Por: Jornal Sul Brasil | 30/03/2020

O Ministério Público Federal (MPF) recomendou nesta segunda-feira dia 30 a autoridades estaduais e municipais e a representantes da Fundação Nacional do Índio (Funai) e da Secretaria Especial de Saúde Indígena (Sesai) que adotem com urgência as medidas necessárias para a inscrição no Cadastro Único dos indígenas que se enquadram nas regras do Projeto de Lei 9.236/2017, e para que, assim que seja sancionado esse projeto, se efetive com a maior agilidade possível o recebimento do benefício de R$ 600 (ou R$ 1,2 mil, no caso de mulher provedora de família monoparental) por todos os indígenas da região Oeste de Santa Catarina que têm direito ao benefício, em especial aqueles que viviam da comercialização de seu artesanato nas cidades e estão sem sua única fonte de renda e de sustento de suas famílias.

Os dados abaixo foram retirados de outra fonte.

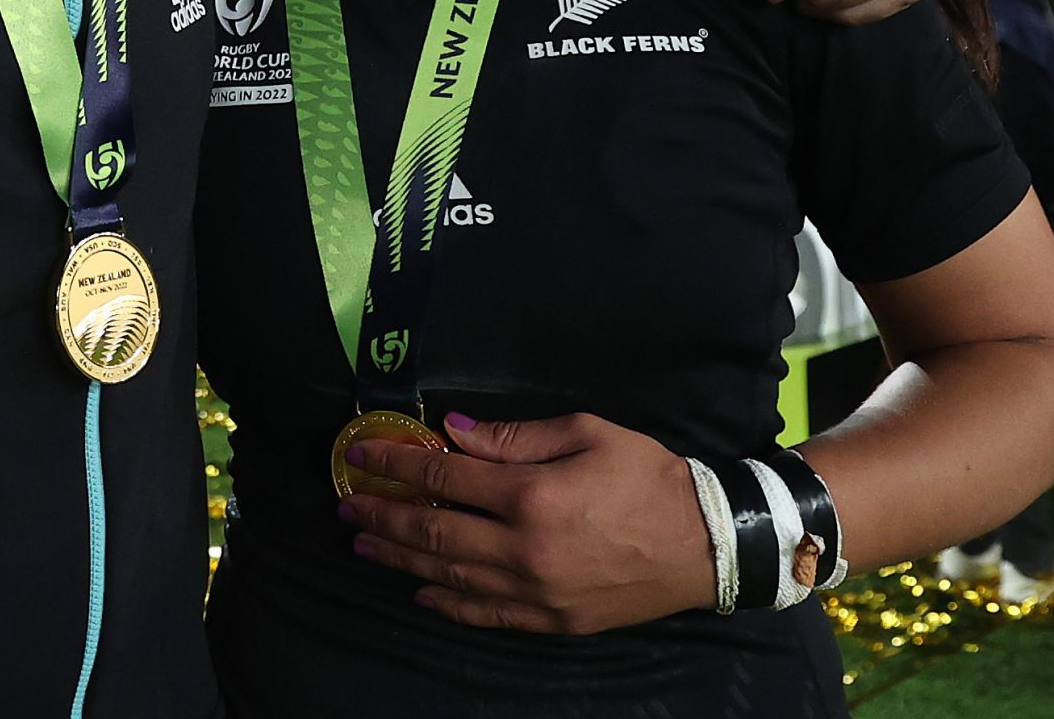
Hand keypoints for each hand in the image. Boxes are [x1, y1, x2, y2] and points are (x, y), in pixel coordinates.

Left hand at [338, 411, 714, 633]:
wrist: (706, 543)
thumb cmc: (648, 477)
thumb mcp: (586, 433)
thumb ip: (515, 437)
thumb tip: (454, 433)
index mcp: (532, 495)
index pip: (444, 476)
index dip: (397, 464)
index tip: (363, 456)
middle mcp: (524, 548)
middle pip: (434, 531)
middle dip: (383, 517)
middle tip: (347, 507)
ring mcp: (536, 591)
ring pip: (449, 576)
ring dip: (401, 560)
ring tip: (364, 547)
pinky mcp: (551, 620)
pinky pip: (485, 614)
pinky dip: (447, 603)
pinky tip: (420, 593)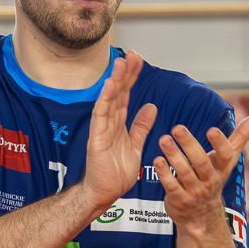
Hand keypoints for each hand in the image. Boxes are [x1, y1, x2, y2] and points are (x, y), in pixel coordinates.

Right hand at [80, 54, 157, 208]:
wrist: (105, 193)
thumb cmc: (116, 172)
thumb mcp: (135, 146)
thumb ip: (141, 127)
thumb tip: (151, 107)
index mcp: (119, 123)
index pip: (126, 95)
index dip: (132, 77)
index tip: (139, 60)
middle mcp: (109, 122)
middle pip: (118, 93)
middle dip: (125, 73)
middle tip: (133, 54)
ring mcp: (101, 130)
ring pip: (109, 100)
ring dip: (115, 81)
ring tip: (121, 63)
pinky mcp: (97, 140)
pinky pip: (100, 117)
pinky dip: (104, 101)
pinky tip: (108, 87)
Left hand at [153, 113, 248, 233]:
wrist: (202, 216)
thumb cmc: (213, 177)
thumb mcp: (228, 159)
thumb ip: (241, 137)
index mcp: (222, 168)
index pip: (225, 156)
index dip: (220, 143)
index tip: (212, 130)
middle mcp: (210, 180)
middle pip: (201, 163)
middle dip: (189, 145)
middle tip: (177, 128)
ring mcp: (195, 192)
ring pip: (185, 173)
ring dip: (174, 156)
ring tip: (164, 139)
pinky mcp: (179, 200)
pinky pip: (171, 186)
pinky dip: (164, 174)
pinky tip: (157, 160)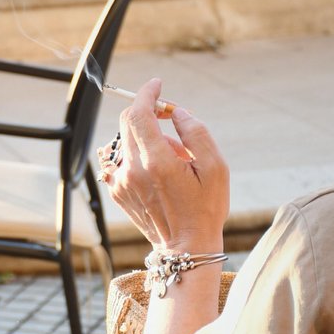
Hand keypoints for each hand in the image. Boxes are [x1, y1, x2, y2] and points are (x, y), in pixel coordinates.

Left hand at [102, 78, 228, 251]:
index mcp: (157, 162)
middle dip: (149, 113)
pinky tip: (158, 173)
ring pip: (126, 141)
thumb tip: (177, 112)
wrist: (186, 248)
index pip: (139, 114)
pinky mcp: (117, 191)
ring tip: (172, 161)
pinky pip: (121, 159)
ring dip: (147, 139)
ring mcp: (121, 182)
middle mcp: (133, 170)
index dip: (147, 94)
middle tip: (171, 122)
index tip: (157, 85)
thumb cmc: (206, 209)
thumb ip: (196, 133)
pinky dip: (138, 156)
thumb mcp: (216, 168)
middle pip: (128, 123)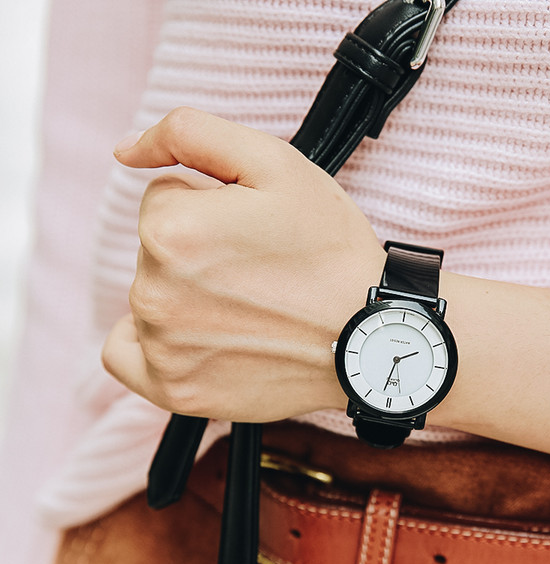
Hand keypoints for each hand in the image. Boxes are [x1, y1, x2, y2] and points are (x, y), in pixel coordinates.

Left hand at [102, 107, 383, 421]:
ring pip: (152, 296)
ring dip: (186, 294)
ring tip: (248, 309)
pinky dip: (149, 344)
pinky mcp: (176, 391)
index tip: (255, 232)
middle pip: (156, 250)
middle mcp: (153, 293)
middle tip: (259, 271)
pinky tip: (194, 337)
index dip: (213, 206)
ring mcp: (163, 349)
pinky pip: (126, 356)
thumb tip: (126, 150)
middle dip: (199, 250)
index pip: (165, 198)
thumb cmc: (331, 251)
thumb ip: (189, 132)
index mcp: (170, 230)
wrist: (370, 335)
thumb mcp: (276, 163)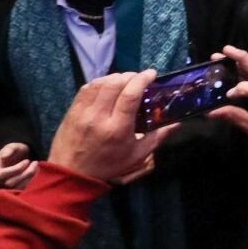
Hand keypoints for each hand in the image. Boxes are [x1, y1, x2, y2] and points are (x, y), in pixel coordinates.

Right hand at [0, 143, 37, 189]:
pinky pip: (21, 190)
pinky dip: (30, 181)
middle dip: (25, 173)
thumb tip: (4, 156)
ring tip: (35, 167)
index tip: (27, 161)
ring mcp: (1, 186)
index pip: (0, 174)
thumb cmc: (15, 151)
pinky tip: (35, 173)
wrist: (19, 157)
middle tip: (34, 163)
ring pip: (16, 187)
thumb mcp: (13, 146)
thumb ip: (9, 149)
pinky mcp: (10, 190)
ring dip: (29, 177)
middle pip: (9, 182)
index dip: (16, 169)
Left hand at [45, 71, 174, 182]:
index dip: (142, 80)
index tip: (151, 74)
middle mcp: (99, 117)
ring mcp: (83, 112)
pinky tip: (107, 86)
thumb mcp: (137, 155)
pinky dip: (100, 82)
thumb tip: (175, 124)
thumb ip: (157, 137)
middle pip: (114, 84)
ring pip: (99, 83)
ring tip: (124, 81)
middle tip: (138, 78)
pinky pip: (87, 88)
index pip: (130, 95)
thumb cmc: (108, 165)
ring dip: (114, 77)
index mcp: (117, 128)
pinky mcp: (73, 110)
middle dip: (129, 76)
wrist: (72, 173)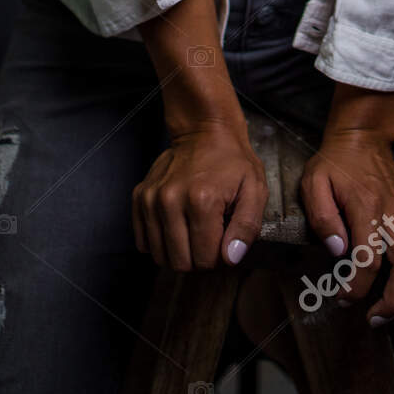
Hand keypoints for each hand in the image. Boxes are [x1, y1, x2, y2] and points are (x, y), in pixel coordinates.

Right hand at [132, 118, 267, 270]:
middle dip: (198, 257)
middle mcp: (170, 201)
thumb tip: (230, 259)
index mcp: (202, 201)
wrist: (205, 131)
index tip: (224, 238)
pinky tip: (176, 226)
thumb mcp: (254, 189)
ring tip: (193, 229)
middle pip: (180, 262)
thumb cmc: (232, 161)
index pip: (205, 260)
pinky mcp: (139, 197)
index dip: (218, 256)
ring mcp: (150, 199)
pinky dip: (160, 241)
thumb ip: (247, 227)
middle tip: (210, 235)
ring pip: (159, 256)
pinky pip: (142, 242)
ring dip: (178, 250)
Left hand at [300, 130, 393, 324]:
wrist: (362, 137)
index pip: (369, 259)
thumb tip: (339, 250)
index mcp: (366, 206)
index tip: (343, 298)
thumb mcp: (314, 183)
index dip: (357, 287)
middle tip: (374, 318)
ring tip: (392, 310)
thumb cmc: (335, 163)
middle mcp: (393, 212)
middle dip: (393, 302)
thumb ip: (323, 218)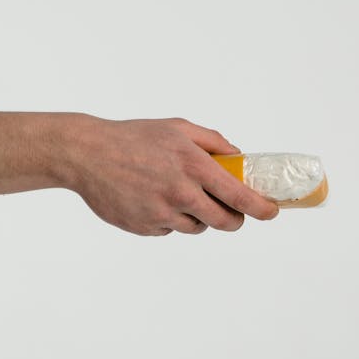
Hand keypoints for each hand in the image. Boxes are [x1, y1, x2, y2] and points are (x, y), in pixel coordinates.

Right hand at [58, 116, 278, 235]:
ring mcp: (161, 214)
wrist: (86, 154)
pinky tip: (154, 199)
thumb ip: (213, 142)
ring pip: (197, 227)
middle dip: (234, 219)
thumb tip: (238, 157)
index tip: (272, 212)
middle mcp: (180, 193)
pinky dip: (170, 219)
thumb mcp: (178, 128)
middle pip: (225, 222)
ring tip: (181, 195)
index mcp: (193, 166)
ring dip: (199, 217)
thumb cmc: (134, 137)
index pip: (240, 196)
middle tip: (232, 211)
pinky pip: (169, 230)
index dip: (261, 208)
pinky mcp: (143, 227)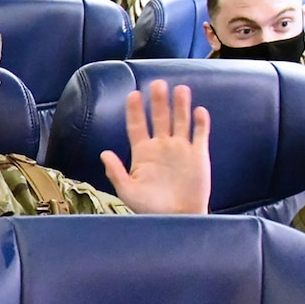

A recomendação – função institucional do Ministério Público Federal de zelar pelo efetivo respeito dos Poderes Públicos e dos serviços de relevância pública aos direitos assegurados na Constituição – tem como foco a proteção dos povos indígenas da região à pandemia da covid-19 e é dirigida ao governador de Santa Catarina, Carlos Moisés (PSL) e aos titulares da Secretaria de Estado do Desenvolvimento Social, do Distrito Sanitário Especial Indígena Interior Sul (Dsei-Isul), da Coordenação Regional da Funai em Chapecó e das secretarias municipais de Assistência Social dos municípios de Abelardo Luz, Chapecó, Entre Rios, Ipuaçu e Seara.

No documento enviado às autoridades, o MPF recomenda, ainda, que sejam adotadas as medidas necessárias para a manutenção do fornecimento de água potável para consumo humano a todas as famílias indígenas da região Oeste, em especial aquelas que residem nas aldeias localizadas no município de Chapecó, que enfrenta forte estiagem este ano.

Especificamente ao governador do estado, o MPF recomenda que autorize pontualmente o funcionamento do estabelecimento que vier a ser contratado pelo Dsei-Isul para a manutenção emergencial dos veículos da saúde indígena, tendo em vista “o atual quadro de pandemia e as medidas restritivas (corretamente) impostas a diversas atividades econômicas”. Ao coordenador distrital do Dsei-Isul a recomendação é para que promova a manutenção emergencial de veículos que possam atender minimamente as necessidades das terras e aldeias indígenas do Oeste. “Nessa contratação emergencial, deverá o Dsei-Isul adotar todo o regramento legal e as orientações dos órgãos de controle para a efetivação desse tipo de contratação, em especial com vistas a obter preços compatíveis com aqueles praticados pelo mercado”, diz o documento.

“O Ministério Público Federal adverte que a presente recomendação dá ciência e constitui em mora os destinatários quanto às providências solicitadas, podendo a omissão na adoção das medidas recomendadas implicar o manejo de todas as medidas administrativas e ações judiciais cabíveis contra os que se mantiverem inertes, inclusive de responsabilização pessoal do administrador público, quando for o caso”, afirma ainda a recomendação. “Nesse passo, com fundamento no art. 8º, II, da Lei Complementar 75/1993, requisita-se, desde logo, que seja informado, em 48 horas, se acatarão ou não esta recomendação, apresentando, em qualquer hipótese de negativa, os respectivos fundamentos.”

No documento, o MPF salienta, ainda, que “em caso de acatamento desta recomendação, deverão, no mesmo prazo, informar quais medidas vêm sendo adotadas para o que está sendo recomendado e, ainda, se possível, apresentar cronograma para o total atendimento à presente recomendação. Havendo qualquer inércia ou demora injustificável por parte de ente ou órgão do qual dependa a implementação das medidas ora recomendadas, solicita-se seja tal fato imediatamente informado ao Ministério Público Federal em Chapecó, para a adoção das medidas cabíveis, em especial na esfera judicial”.